DOCUMENT EXTRACT START

For 2010, Congress decided to enhance the adoption tax credit by making the tax credit larger for the years 2010 and 2011 and by making this tax credit refundable. One question I've heard quite frequently is, will carried over adoption credits from previous years be included in the refundable portion of the adoption credit for 2010. There's some exceedingly good news on this particular topic.
Carryover Credits are Refundable
"An amount of an adoption credit claimed in an earlier taxable year that a taxpayer carries forward to a taxable year beginning in 2010 is allowable as a refundable tax credit," according to interim guidance released by the Internal Revenue Service (Notice 2010-66). Before this particular tax credit was revised as part of the health care reform legislation, any adoption credits in excess of a person's federal tax liability could be carried over to the following year, where in offset that year's tax. And if there were still excess credits, the adoption credit would continue to carry over for up to five years. But now that the adoption credit is refundable, any carried over credits from previous years can be cashed out, so to speak, on the 2010 tax return.

DOCUMENT EXTRACT END
GIVEN DATA START

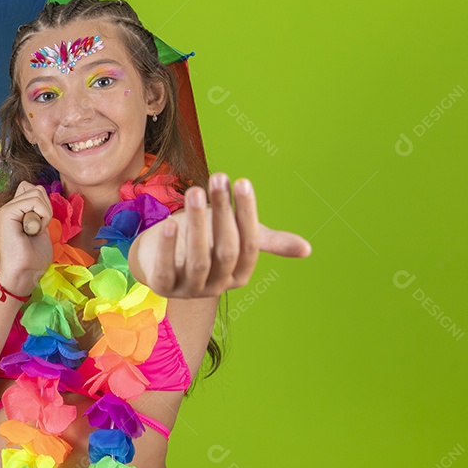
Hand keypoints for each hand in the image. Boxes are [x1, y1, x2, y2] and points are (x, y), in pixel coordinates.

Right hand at [0, 181, 53, 294]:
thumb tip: (44, 197)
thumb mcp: (42, 227)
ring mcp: (6, 209)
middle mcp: (9, 207)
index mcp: (16, 210)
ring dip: (44, 213)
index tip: (42, 225)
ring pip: (36, 192)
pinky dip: (42, 215)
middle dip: (46, 207)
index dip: (44, 204)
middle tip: (39, 229)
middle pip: (36, 188)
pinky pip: (33, 201)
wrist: (25, 273)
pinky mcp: (6, 213)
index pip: (34, 189)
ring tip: (35, 231)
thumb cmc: (34, 257)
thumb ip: (40, 211)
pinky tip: (34, 230)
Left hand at [130, 173, 311, 298]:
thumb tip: (308, 249)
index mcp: (239, 274)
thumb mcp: (236, 238)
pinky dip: (169, 249)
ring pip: (199, 260)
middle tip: (218, 178)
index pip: (249, 245)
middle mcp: (217, 286)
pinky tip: (170, 224)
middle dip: (223, 214)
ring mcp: (189, 289)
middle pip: (226, 251)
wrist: (159, 256)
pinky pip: (166, 272)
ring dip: (198, 224)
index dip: (246, 214)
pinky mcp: (162, 287)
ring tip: (195, 190)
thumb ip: (268, 241)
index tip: (242, 181)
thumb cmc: (205, 241)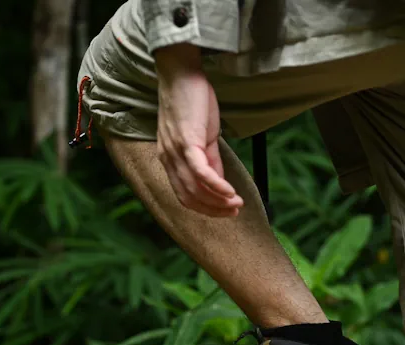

GIVEN DATA END

*WHAT TO WORK ON*.
(a) Return the stretch of the adoption credit passage from "For 2010, Congress" through "this particular topic.".
(b) Answer these questions from the adoption credit passage, one a line:
(i) For which years did Congress make the adoption tax credit larger?
(ii) What notice number is given for the interim guidance the Internal Revenue Service released?
(iii) Before the revision, for up to how many years could excess adoption credits carry over?
The lines that come after the adoption credit passage are separate material.

*SOLUTIONS PER TASK*.
(a)
For 2010, Congress decided to enhance the adoption tax credit by making the tax credit larger for the years 2010 and 2011 and by making this tax credit refundable. One question I've heard quite frequently is, will carried over adoption credits from previous years be included in the refundable portion of the adoption credit for 2010. There's some exceedingly good news on this particular topic.

(b)
(i) 2010 and 2011
(ii) Notice 2010-66
(iii) Five years